Menurut Sagala, kejadian serupa telah beberapa kali terjadi sebelumnya dan menandakan pentingnya kepatuhan terhadap regulasi imigrasi, baik bagi PMI maupun perusahaan yang mempekerjakan mereka.
Setibanya di Tanjungpinang, para PMI ini langsung diarahkan ke Rumah Perlindungan Trauma Center (RPTC) untuk menjalani pendataan dan mendapatkan layanan dasar, seperti makanan, pemeriksaan kesehatan, serta konseling bagi yang membutuhkan.
Sagala menjelaskan, “Di RPTC, mereka akan menjalani proses pendataan yang mencakup identitas dan asal daerah.
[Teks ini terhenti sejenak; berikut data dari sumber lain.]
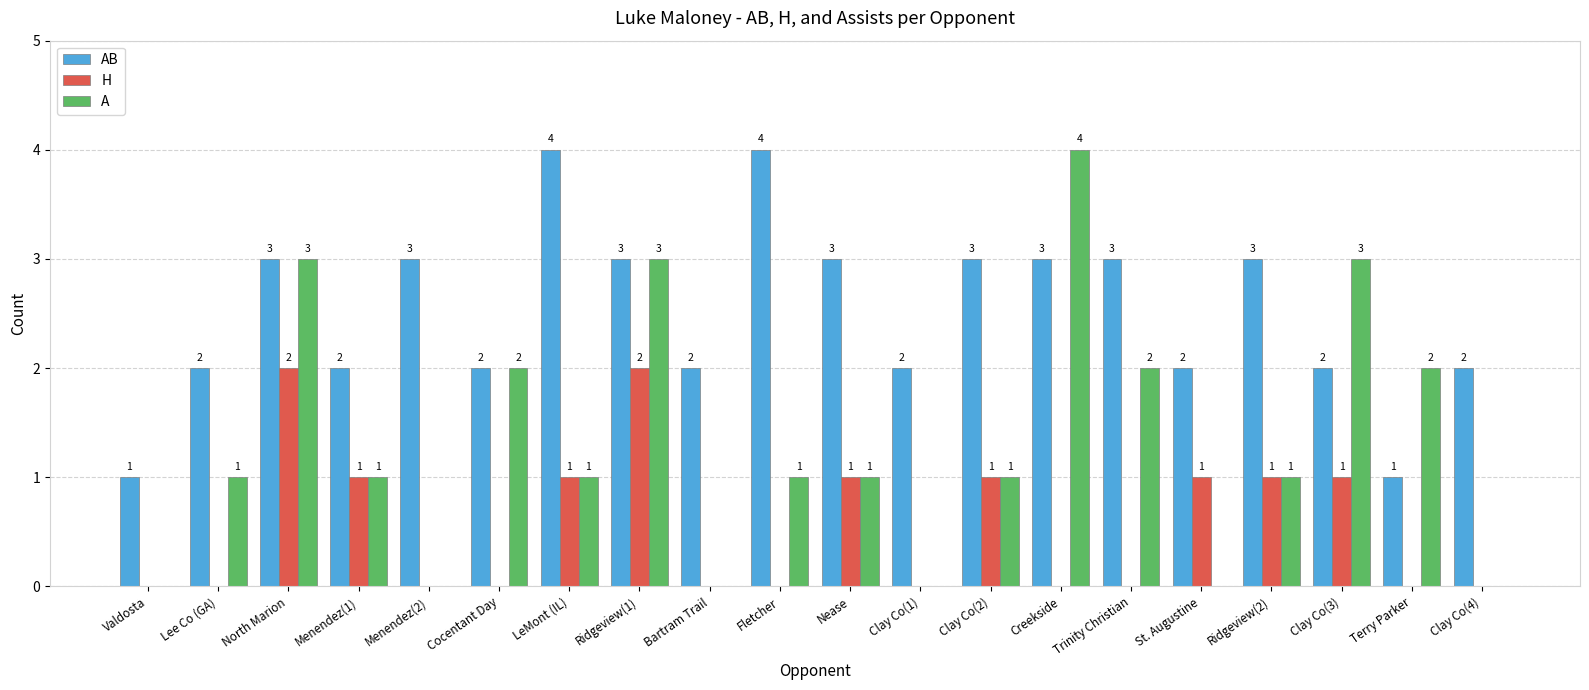

Reading left to right, list all the values displayed in this chart.

AB: Valdosta=1	Lee Co (GA)=2	North Marion=3	Menendez(1)=2	Menendez(2)=3	Cocentant Day=2	LeMont (IL)=4	Ridgeview(1)=3	Bartram Trail=2	Fletcher=4	Nease=3	Clay Co(1)=2	Clay Co(2)=3	Creekside=3	Trinity Christian=3	St. Augustine=2	Ridgeview(2)=3	Clay Co(3)=2	Terry Parker=1	Clay Co(4)=2
H: Valdosta=0	Lee Co (GA)=0	North Marion=2	Menendez(1)=1	Menendez(2)=0	Cocentant Day=0	LeMont (IL)=1	Ridgeview(1)=2	Bartram Trail=0	Fletcher=0	Nease=1	Clay Co(1)=0	Clay Co(2)=1	Creekside=0	Trinity Christian=0	St. Augustine=1	Ridgeview(2)=1	Clay Co(3)=1	Terry Parker=0	Clay Co(4)=0
A: Valdosta=0	Lee Co (GA)=1	North Marion=3	Menendez(1)=1	Menendez(2)=0	Cocentant Day=2	LeMont (IL)=1	Ridgeview(1)=3	Bartram Trail=0	Fletcher=1	Nease=1	Clay Co(1)=0	Clay Co(2)=1	Creekside=4	Trinity Christian=2	St. Augustine=0	Ridgeview(2)=1	Clay Co(3)=3	Terry Parker=2	Clay Co(4)=0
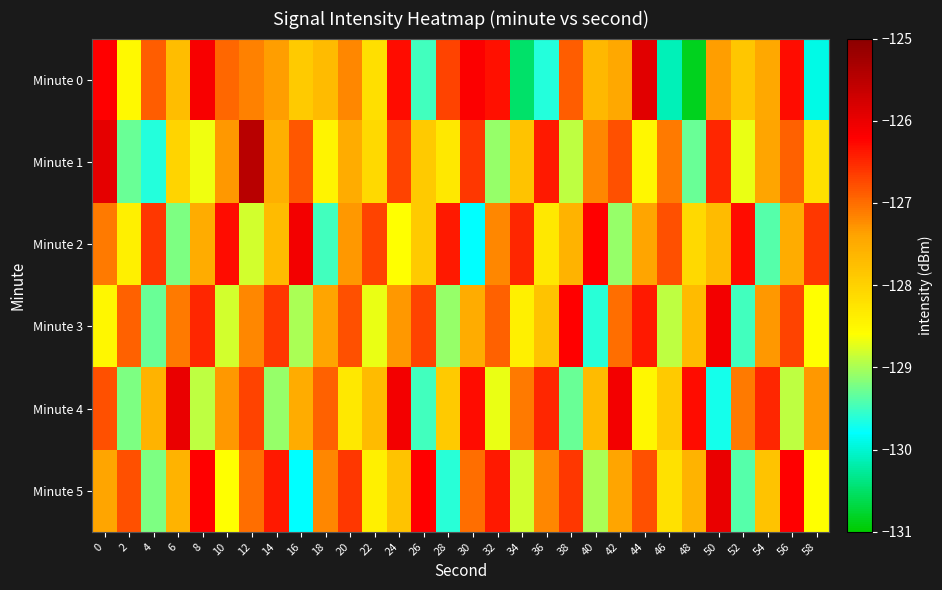

Count the number of categories in the chart.

30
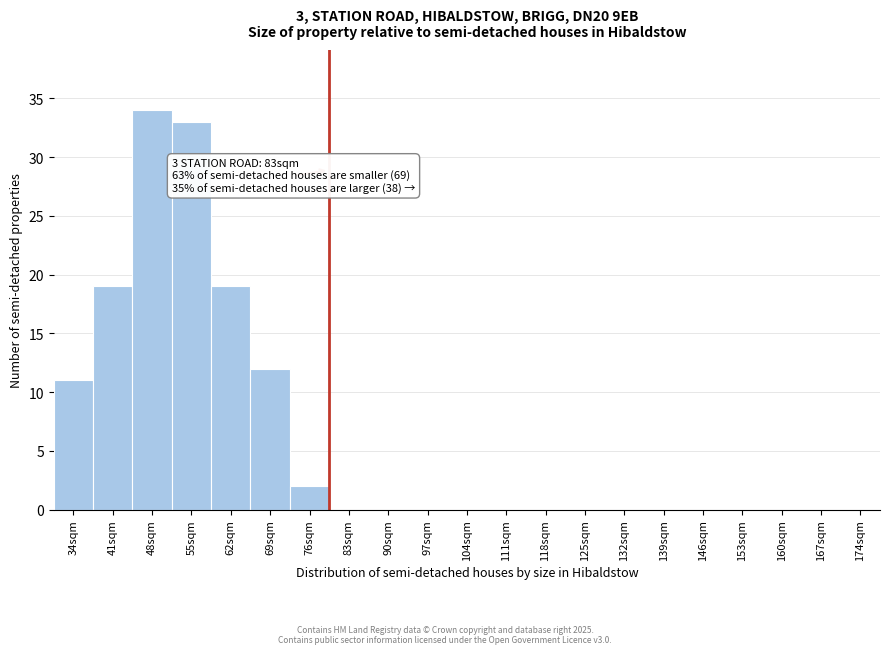

Reading right to left, list all the values displayed in this chart.

174sqm=0	167sqm=0	160sqm=0	153sqm=0	146sqm=0	139sqm=0	132sqm=0	125sqm=0	118sqm=0	111sqm=0	104sqm=0	97sqm=0	90sqm=0	83sqm=0	76sqm=2	69sqm=12	62sqm=19	55sqm=33	48sqm=34	41sqm=19	34sqm=11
Setelah itu, BP3MI akan mengkoordinasikan pemulangan mereka ke daerah asal masing-masing.”
Kasus deportasi seperti ini menggarisbawahi tantangan yang dihadapi oleh pekerja migran Indonesia, khususnya mereka yang berangkat secara informal tanpa izin kerja yang sah.
Tanpa kelengkapan dokumen, para pekerja migran rentan mengalami tindakan hukum dari otoritas setempat.
BP3MI berharap bahwa ke depan, calon PMI yang ingin bekerja di luar negeri agar lebih memperhatikan legalitas dan kelengkapan dokumen sebelum berangkat, demi menghindari kasus serupa di masa mendatang.(ca)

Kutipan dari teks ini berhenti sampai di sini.